Monday, January 23, 2006

Rancangan PERPU Seleksi Hakim Agung

hari ini diberitakan bahwa Komisi Yudisial (KY) tetap keu-keuh untuk melanjutkan upayanya membuat rancangan Peraturan Pemerintah Pengganti Undang-Undang (Perpu) mengenai seleksi ulang hakim agung, WALAUPUN beberapa anggota DPR menolaknya. beberapa waktu sebelumnya, jajaran hakim agung di Mahkamah Agung juga sudah menyampaikan keberatannya.

fenomena apa lagi ini? apa sih alasan dikeluarkannya PERPU? mari kita analisis.

menurut Pasal 1 angka 4 UU No. 10 Tahun 2004 tentang Pembentukan Peraturan Perundang-Undng PERPU adalah peraturan perundang-undangan yang ditetapkan oleh pemerintah dalam hal ikhwal kegentingan yang memaksa. persoalan paling mendasar disini ialah tidak adanya kriteria yang otoritatif untuk menentukan 'kegentingan yang memaksa.' akibatnya tidak jelas kapan suatu keadaan dapat dinyatakan genting dan kapan tidak. kondisi ini sangat berbahaya jika negara dipimpin oleh seorang tiran/diktator, karena ia bisa seenaknya membuat perpu dengan alasan kegentingan yang memaksa.

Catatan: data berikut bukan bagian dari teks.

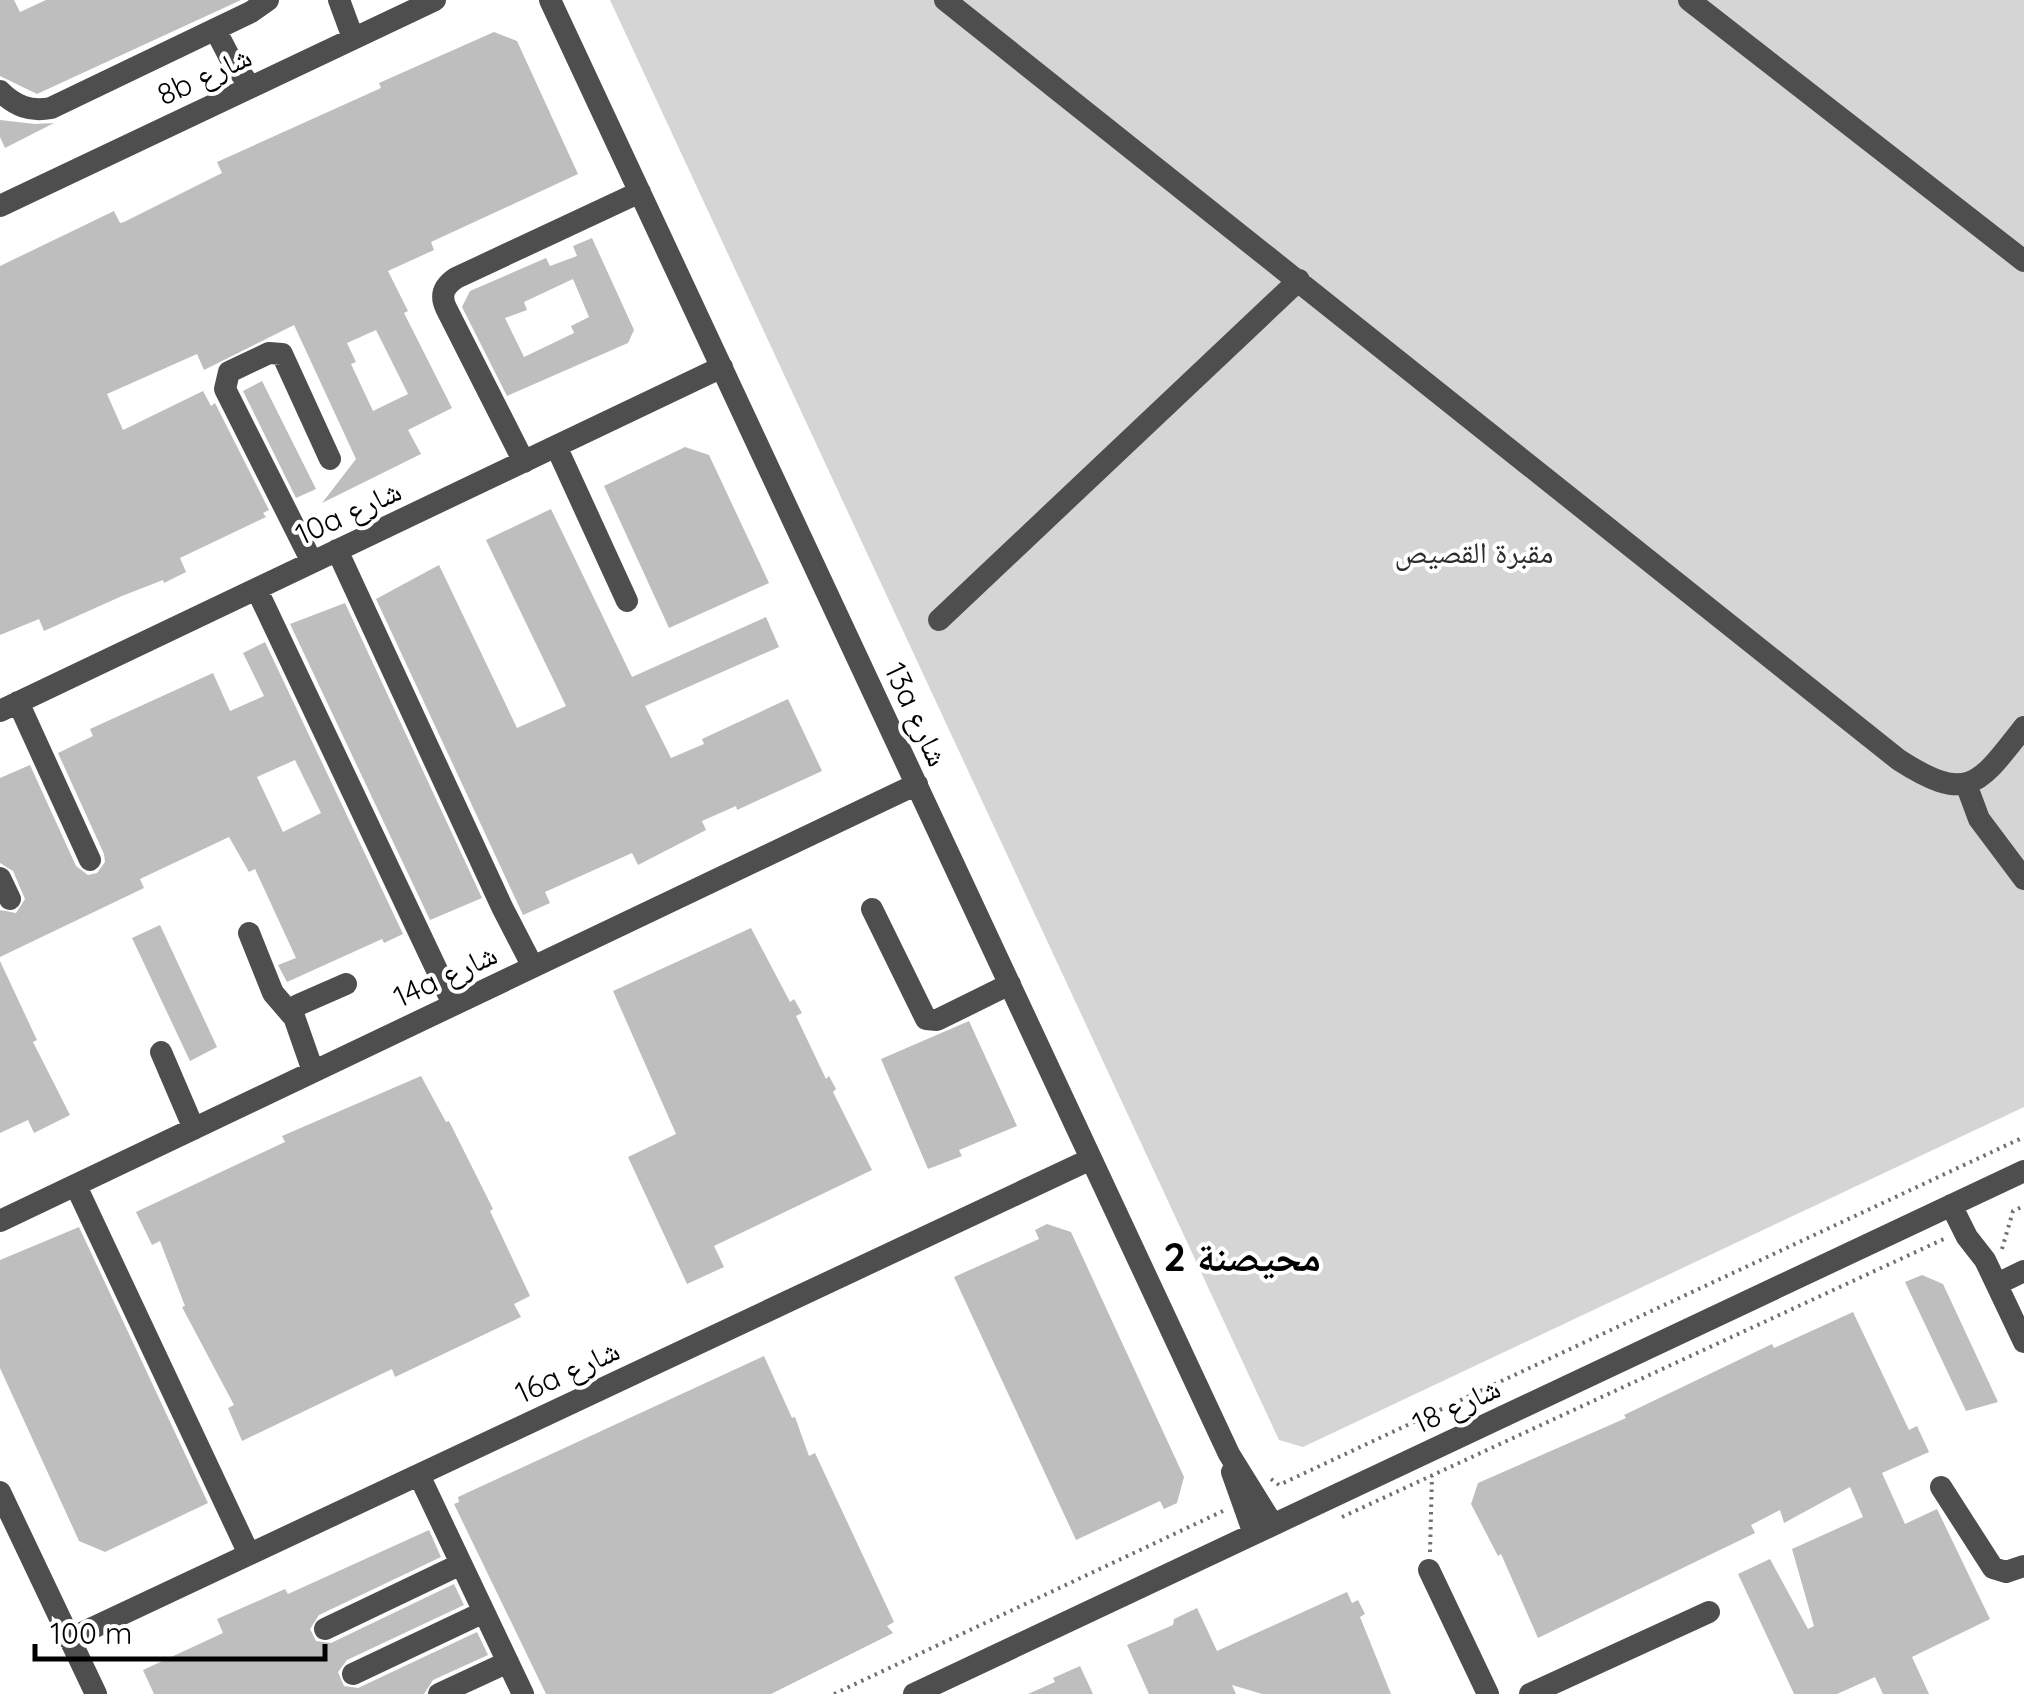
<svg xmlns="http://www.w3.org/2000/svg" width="2024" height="1694" font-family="Quicksand,'Noto Naskh Arabic',sans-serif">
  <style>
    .green { fill: #d5d5d5 }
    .building { fill: #bebebe; fill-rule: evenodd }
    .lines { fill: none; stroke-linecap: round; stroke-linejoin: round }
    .path { stroke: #707070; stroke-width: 4; stroke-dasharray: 2.5 5; stroke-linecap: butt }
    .minor { stroke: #4e4e4e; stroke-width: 22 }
    .labels { text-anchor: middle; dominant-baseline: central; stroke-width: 8; stroke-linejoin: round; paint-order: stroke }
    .street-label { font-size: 30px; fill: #000; stroke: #fff }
    .park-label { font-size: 30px; fill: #2c2c2c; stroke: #fff }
    .district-label { font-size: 40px; font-weight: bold; fill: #000; stroke: #fff }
  </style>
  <rect width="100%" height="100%" fill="#fff"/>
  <!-- green -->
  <path class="green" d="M610 0H2024V1107L1303 1447 1279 1440Z"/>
  <!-- building -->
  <path class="building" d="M0 0H14L20 12 46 0H241L37 94 0 76Z
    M494 32 517 41 578 174 431 242 434 250 388 271 408 311 404 313 452 408 408 430 421 454 322 503 356 459 294 325 204 370 197 354 107 394 123 430 203 391 211 406 215 403 269 510 263 513 266 517 180 558 186 572 164 583 163 580 122 596 44 631 39 619 0 635V266L114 211 120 223 124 222 222 173 217 162 381 88 379 83ZM376 330 408 394 373 411 351 364 356 362 347 343Z
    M0 120 35 124 54 123 5 148 0 137Z
    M592 238 634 330 628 343 507 396 462 307 470 291 546 258 550 266 577 256 573 246ZM573 279 589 317 571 326 574 333 524 357 505 318 527 310 524 302Z
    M262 381 316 489 296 498 243 391Z
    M685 447 709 455 769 583 669 628 604 486Z
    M551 509 632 677 766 617 779 647 645 706 671 758 704 744 702 739 788 699 822 771 737 810 736 806 702 821 706 830 638 865 632 853 545 892 550 903 523 915 376 599 439 565 517 728 566 706 486 540Z
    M345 603 482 898 430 920 290 624Z
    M265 642 403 934 384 943 382 939 287 982 278 965 296 958 255 869 249 872 229 837 140 879 144 888 0 957V910L16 913 25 899 13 871 0 863V778L30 765 76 866 88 875 97 873 105 862 104 854 58 753 93 736 90 729 213 673 230 711 264 696 243 653ZM295 760 321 813 283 832 257 777Z
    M160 925 217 1047 190 1061 132 938Z
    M751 928 790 1002 794 999 802 1013 796 1016 826 1079 829 1076 836 1089 833 1092 872 1170 714 1246 724 1267 687 1284 628 1157 676 1134 613 991Z
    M0 961 37 1040 33 1042 70 1115 34 1133 28 1120 0 1133Z
    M969 1021 1017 1126 959 1150 962 1156 928 1169 881 1059Z
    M421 1076 446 1122 449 1121 493 1209 490 1211 530 1296 514 1304 521 1317 395 1377 392 1369 242 1441 228 1408 234 1405 182 1307 185 1306 160 1241 152 1245 136 1212 285 1142 282 1136Z
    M1047 1224 1071 1232 1184 1477 1177 1503 1164 1509 1160 1501 1076 1540 954 1277 1039 1239 1035 1230Z
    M79 1227 208 1503 105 1552 79 1541 0 1368V1260Z
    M1922 1275 1943 1284 1998 1402 1966 1411 1905 1282Z
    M1853 1312 1909 1430 1917 1426 1929 1452 1882 1473 1905 1524 1937 1509 1990 1619 1912 1657 1929 1694H1883L1875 1677 1837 1694H1794L1738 1574 1770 1559 1808 1629 1814 1626 1792 1549 1863 1517 1850 1487 1784 1523 1780 1510 1751 1525 1755 1533 1538 1638 1501 1554 1498 1556 1471 1504 1478 1483 1626 1418 1624 1415 1772 1344 1774 1348Z
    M764 1356 792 1418 795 1417 809 1456 815 1453 894 1622 887 1626 893 1633 771 1694H546L454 1504 459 1502 458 1497Z
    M429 1530 441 1557 319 1615 310 1629 316 1641 331 1643 454 1584 464 1605 347 1660 338 1672 344 1686 358 1688 477 1632 488 1655 433 1680 424 1694H154L143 1670 223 1633 217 1619 285 1589 288 1594Z
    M1347 1592 1352 1603 1358 1600 1365 1614 1360 1617 1391 1694H1262L1232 1685 1236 1694H1149L1127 1645 1173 1625 1174 1619 1197 1608 1217 1651Z
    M1080 1666 1093 1694H1028L1055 1682 1053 1678Z"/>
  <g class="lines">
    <!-- path -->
    <path class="path" d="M2002 1249 2013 1211 2024 1206
      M1271 1479 1279 1485 2024 1137
      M1342 1517 1946 1238
      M1430 1552 1432 1476
      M834 1694 1223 1511"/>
    <!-- minor -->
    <path class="minor" d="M339 0 353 38
      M550 0 1229 1454 1273 1525
      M945 0 1899 760C1969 805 1979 784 2024 727
      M1689 0 2024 261
      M215 29 231 60 250 86
      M0 91C15 106 30 112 51 108L251 12 268 0
      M0 206 435 0
      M556 446 627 601
      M524 462 446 308C440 295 444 286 456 278L640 192
      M337 550 502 907 533 967
      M312 562 225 389 229 372 269 353 282 354 330 459
      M257 590 453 1004
      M939 620 1299 280
      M18 702 90 860
      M0 711 722 367
      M1966 784 1979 819 2024 879
      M0 878 10 899
      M872 909 926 1019 937 1020 1010 984
      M249 933 273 993 291 1014
      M161 1052 194 1129
      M313 1071 292 1011 298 1005 346 984
      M76 1186 249 1554
      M1951 1205 1967 1237 1985 1260 2024 1342
      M0 1221 917 784
      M1997 1284 2024 1271
      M1232 1472 1254 1534
      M419 1475 523 1694
      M1941 1487 1993 1568 2006 1572 2024 1566
      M0 1492 96 1694
      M1429 1570 1488 1694
      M325 1629 461 1564
      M69 1639 1091 1159
      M353 1674 484 1612
      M439 1694 508 1662
      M914 1694 2024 1171
      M1530 1694 1709 1612"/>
  </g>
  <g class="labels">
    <!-- street labels -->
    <g class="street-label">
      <text transform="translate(204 75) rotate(-25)">8b شارع</text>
      <text transform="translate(348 512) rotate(-25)">10a شارع</text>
      <text transform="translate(917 714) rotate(65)">13a شارع</text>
      <text transform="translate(445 975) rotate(-25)">14a شارع</text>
      <text transform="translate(567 1371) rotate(-25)">16a شارع</text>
      <text transform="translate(1456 1405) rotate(-25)">شارع 18</text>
    </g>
    <!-- park labels -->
    <g class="park-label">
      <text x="1474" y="552">مقبرة القصيص</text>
    </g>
    <!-- district labels -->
    <g class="district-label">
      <text x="1242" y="1256">محيصنة 2</text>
    </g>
  </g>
  <!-- scale -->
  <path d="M35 1644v15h290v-15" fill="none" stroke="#000000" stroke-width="5"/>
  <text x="50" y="1644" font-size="30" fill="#000000" stroke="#ffffff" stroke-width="8" paint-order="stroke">100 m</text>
</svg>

pada masa presiden habibie dikeluarkan 2 perpu, yaitu Perpu No 1 Tahun 1999 tentang Pengadilan Hak Asasi Manusia.Perpu No 1/1999 dan Perpu No 2/1998 tentang Penyampaian Pendapat di Muka Umum (Perpu Unjuk Rasa) yang kemudian dicabut Pemerintah karena ditolak masyarakat. keluarnya kedua perpu itu juga tidak disertai dengan kejelasan mengenai keadaan 'kegentingan yang memaksa.'

pada masa presiden megawati, pemerintah menetapkan perpu no 2 tahun 2002 tentang pemberantasan tindak pidana terorisme dalam kasus bom bali, kontroversi semacam ini pernah terjadi. saat itu dipersoalkan, apakah 1 kejadian (bom bali) sudah cukup untuk menyatakan negara dalam 'kegentingan yang memaksa.' toh pada kenyataannya, perpu tersebut lolos juga.

jika kita memandang proses pembentukan perpu hanya sebagai suatu proses politik hukum semata, maka keluarnya perpu-perpu tersebut tanpa alasan yang jelas mengenai kondisi 'kegentingan yang memaksa' menunjukkan adanya tekanan politik yang memaksa perpu tersebut harus jadi. tapi jika kita memandang proses pembentukan perpu tersebut secara akademis, maka kita seharusnya dapat memandang bahwa perpu-perpu tersebut inkonstitusional.

menurut saya, sebelum suatu perpu dikeluarkan, pemerintah seharusnya menyatakan secara resmi bahwa negara dalam kegentingan yang memaksa. pernyataan resmi itu artinya pernyataan itu harus dituangkan dalam peraturan perundang-undangan. setelah adanya pernyataan resmi itu, barulah perpu dapat dikeluarkan.

jika kita cermati kasus Rancangan Perpu Seleksi Ulang Hakim Agung ini, tampak bahwa keadaan darurat korupsi sebagaimana dinyatakan KY baru sebatas wacana. secara substansial saya sepakat dengan KY mengenai keadaan darurat korupsi ini. akan tetapi, hukum tidak hanya menyangkut aspek-aspek material. melainkan juga menyangkut aspek-aspek formal. oleh karena itu, ada baiknya jika KY hendak melanjutkan niatnya merancang perpu tersebut, KY mendorong pemerintah untuk membuat peraturan yang menyatakan negara dalam kegentingan yang memaksa dalam hal penanggulangan korupsi. tanpa adanya pernyataan resmi semacam itu, maka jika pun rancangan perpu seleksi hakim agung itu jadi ditetapkan, saya menganggap kedudukannya sama dengan perpu-perpu sebelumnya. yaitu: INKONSTITUSIONAL.